What about the voltage taps where the power cord comes in? I think they have a 208v and 230v and 240v or something like that. I could check what the exace voltage out of the wall is and hook it up accordingly. Probably not the problem.
Maybe the ground clamp to ground wire connection?
 

macona

Diamond
Joined
Jun 20, 2006
Location
Beaverton, OR
I have found the machine will work either way in 208 or 240, just it will give the wrong voltage at the accessory plug if hooked up wrong.

Chances are its a bad main board. Or a bad current sensor. older versions have a plate of metal as a current shunt mounted on the fan, newer ones have a LEM current sensor on one of the output wires. check connections on these.

Whats the serial number?
 

macona

Diamond
Joined
Jun 20, 2006
Location
Beaverton, OR
Thats why I asked him to switch to panel mode for current control. If it is still doing it then there is something wrong in the current feedback. Could be something is as simple as a bad connection to the board.

Synchrowave 250s are pretty simple machines but usually when you start having output problems and it is not the pedal I am usually stuck installing a new board. For the older machines there is a kit that removes the old shunt and installs the new hall effect current sensor.
 

Mike W

Stainless
Joined
Jan 12, 2003
Location
Central Kali.
I have a Syncro 250 that was fine for a year and then the pedal quit working. I started checking and found that the conector for the pedal on the machine didn't have some connectors soldered. The pins were just making contact with the plated thru holes until they got a little dirty.
 

jigwelder

Aluminum
Joined
Feb 26, 2006
Location
Melbourne, Florida
Thanks for the input. One thing that buggs me is that the machine has lots of power in the DC mode. The last time I used it (last week) I was welding stainless DC. I forgot to set the High Frequency to start only and had it on [continuous] by mistake. I ran it this way for a few minutes and wondered why the weld looked like crap then noticed the switch in the wrong position. Could this have screwed something up?

When I get off work I'll go out and pull the side cover off and check and clean all the connections. Hopefully the problem is not that big of a deal. What can you use to clean the High Frequency contacts?
 

jigwelder

Aluminum
Joined
Feb 26, 2006
Location
Melbourne, Florida
Ok got home this morning and cleaned the contacts on my power leads. Tried it again and nothing. Took the top and side cover off, blew everything out with compressed air, and cleaned the connections on that cigar looking thing above the fan. Tried it again and same thing. Pulled out the board and looked it over for some smoked components(found none). I guess I have to send this out for repair which sounds expensive. This is a 1989 syncrowave 250 acording to the serial # that starts with JK. Are there places online I can go to buy parts or a new board for this thing? Also what kinda cost are we looking at for repair? Thanks for all the help.
 

macona

Diamond
Joined
Jun 20, 2006
Location
Beaverton, OR
You really want to take it to a shop to have it repaired. It still could be something simple. They have the tool necessary to test the machine under a controlled load (Load bank)

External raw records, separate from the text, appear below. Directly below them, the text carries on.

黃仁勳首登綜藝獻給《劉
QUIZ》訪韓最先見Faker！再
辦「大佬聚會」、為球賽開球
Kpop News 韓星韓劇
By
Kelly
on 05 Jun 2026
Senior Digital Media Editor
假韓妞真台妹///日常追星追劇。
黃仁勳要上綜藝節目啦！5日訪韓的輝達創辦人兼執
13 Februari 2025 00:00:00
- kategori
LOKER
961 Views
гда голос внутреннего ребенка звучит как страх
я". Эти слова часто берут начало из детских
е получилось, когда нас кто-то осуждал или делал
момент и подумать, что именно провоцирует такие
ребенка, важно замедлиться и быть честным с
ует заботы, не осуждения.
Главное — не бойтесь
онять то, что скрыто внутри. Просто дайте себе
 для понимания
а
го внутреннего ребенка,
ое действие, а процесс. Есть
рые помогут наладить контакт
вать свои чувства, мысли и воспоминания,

Leaving HF on wont matter since you usually run AC with HF on anyway.

If it is the board its the price on that board is a bit over $600. This machine will need the new hall effect current sensor installed as well (Part of the $600 kit) so they will charge at least 2 hours labor. Figure about $750. Thats assuming bad board and not something like a bad relay.
 

jigwelder

Aluminum
Joined
Feb 26, 2006
Location
Melbourne, Florida
Got er fixed. Put the board back in and planned to butten everything up to send it out for repair when I discovered a wire hanging. Attached to the lug at the end of the wire was a brass screw and nut that appeared to be spot welded or brazed to something. After a half hour of searching I found where the wire was previously connected. This wire comes from the small silver box under the control board and goes to a bar under the fan. Anyway, cleaned up the area, screwed the wire back in place and the welder is working fine. Thanks for your help.